◆ **WHAT THE TASK ASKS**:
Go through the material below line by line and count those containing "protein". Write the count and nothing more.

◆ **DATA SECTION**:
▼▼▼

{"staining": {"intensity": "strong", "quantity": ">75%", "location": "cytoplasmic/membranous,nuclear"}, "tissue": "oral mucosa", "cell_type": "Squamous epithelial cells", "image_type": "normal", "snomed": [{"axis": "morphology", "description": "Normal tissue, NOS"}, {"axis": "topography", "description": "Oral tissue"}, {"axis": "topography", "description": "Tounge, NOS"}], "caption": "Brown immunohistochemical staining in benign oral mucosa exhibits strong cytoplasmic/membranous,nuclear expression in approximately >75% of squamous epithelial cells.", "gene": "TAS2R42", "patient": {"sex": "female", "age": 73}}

▲▲▲
▼▼▼

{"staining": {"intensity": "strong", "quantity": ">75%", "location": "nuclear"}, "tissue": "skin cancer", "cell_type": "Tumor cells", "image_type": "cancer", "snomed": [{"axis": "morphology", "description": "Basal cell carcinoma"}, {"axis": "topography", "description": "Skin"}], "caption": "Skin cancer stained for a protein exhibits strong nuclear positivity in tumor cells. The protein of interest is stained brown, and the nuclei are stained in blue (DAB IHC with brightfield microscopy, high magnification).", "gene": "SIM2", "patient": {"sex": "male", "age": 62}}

▲▲▲
▼▼▼

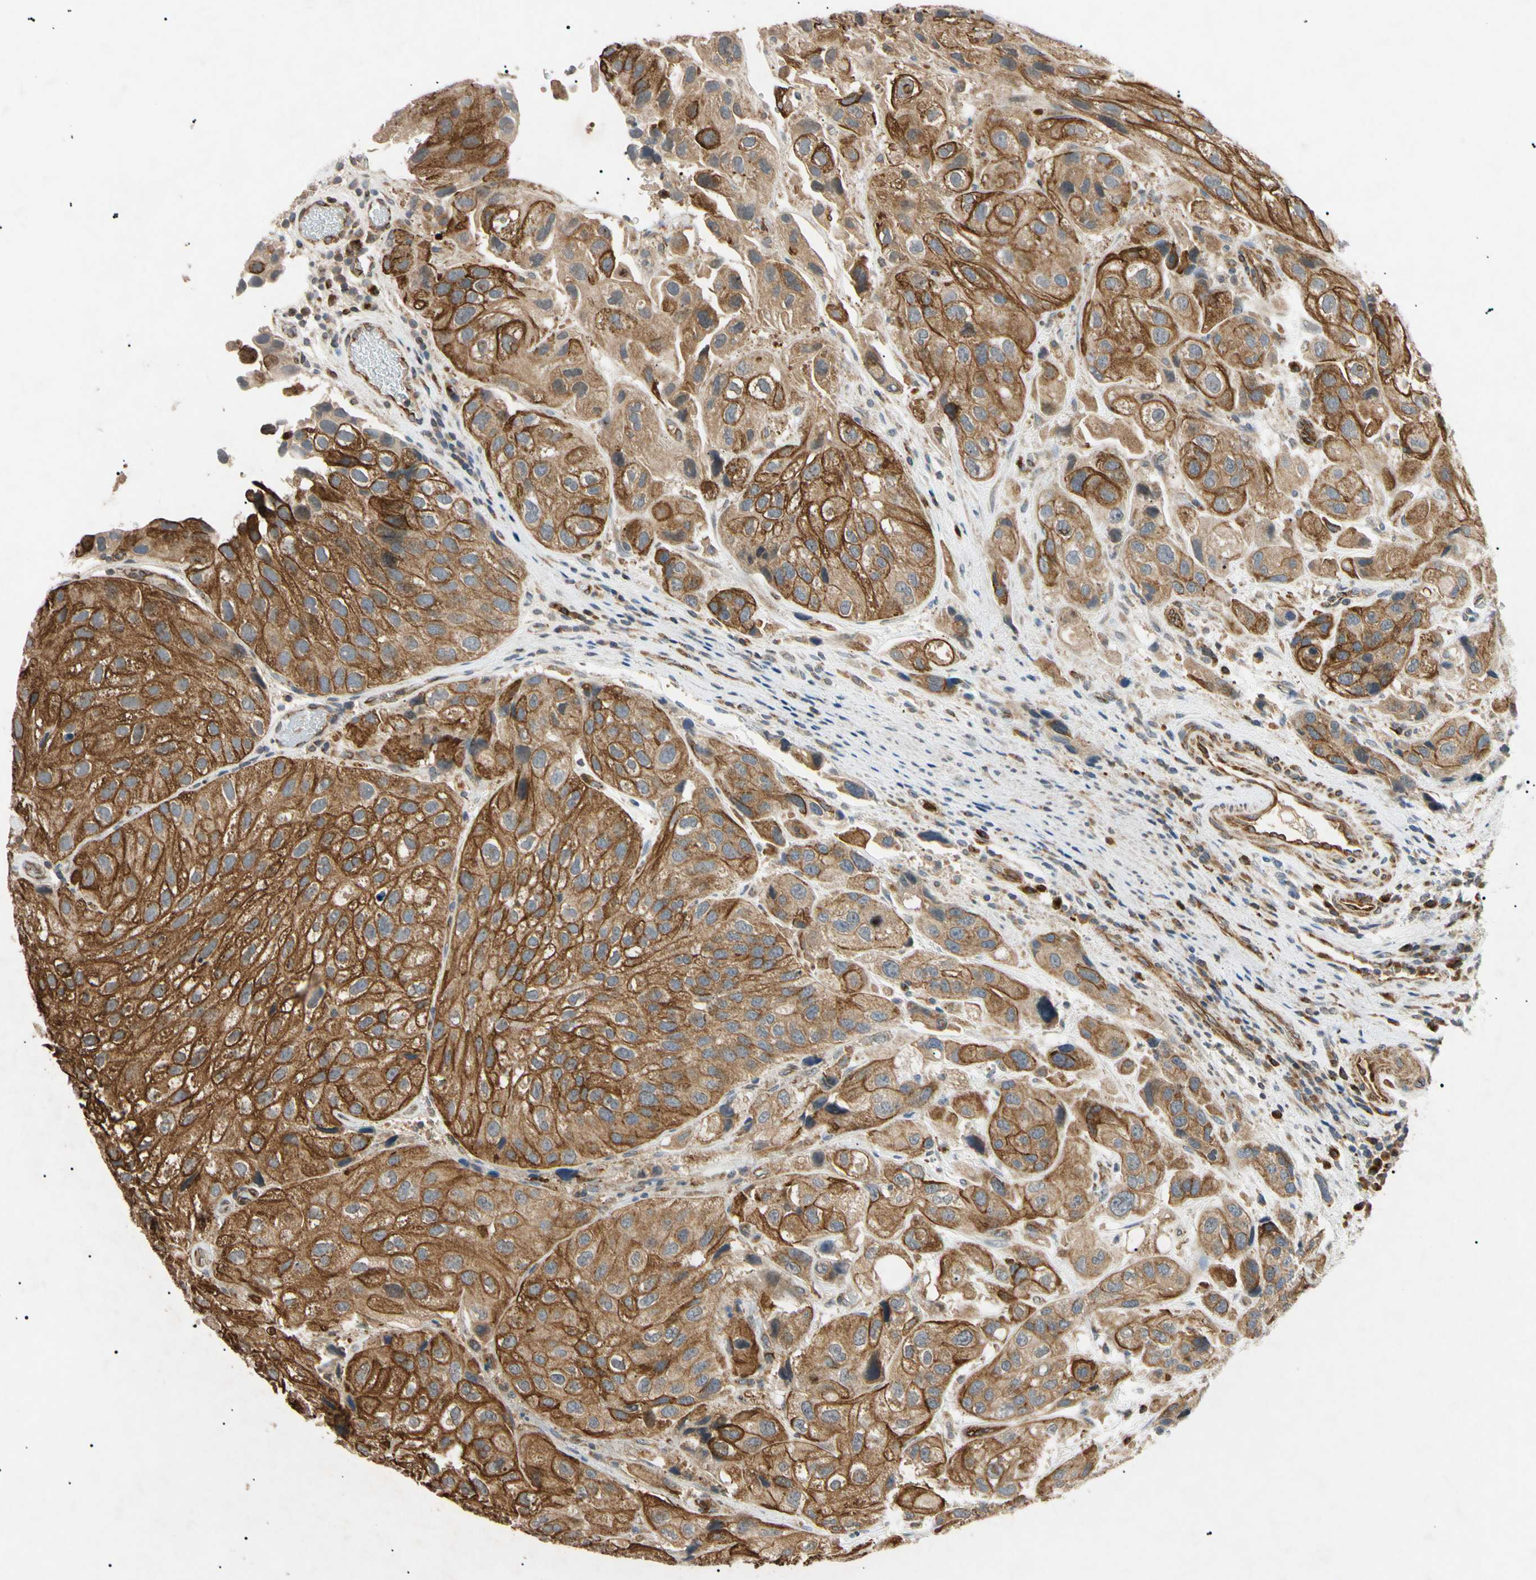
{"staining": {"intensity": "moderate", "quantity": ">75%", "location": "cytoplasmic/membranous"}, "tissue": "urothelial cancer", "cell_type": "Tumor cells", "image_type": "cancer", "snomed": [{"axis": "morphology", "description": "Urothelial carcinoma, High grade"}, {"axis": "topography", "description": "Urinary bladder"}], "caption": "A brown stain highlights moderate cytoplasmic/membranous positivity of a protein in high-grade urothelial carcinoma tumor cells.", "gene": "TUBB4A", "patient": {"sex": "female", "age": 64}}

▲▲▲

◆ **OUTPUT BELOW**:
2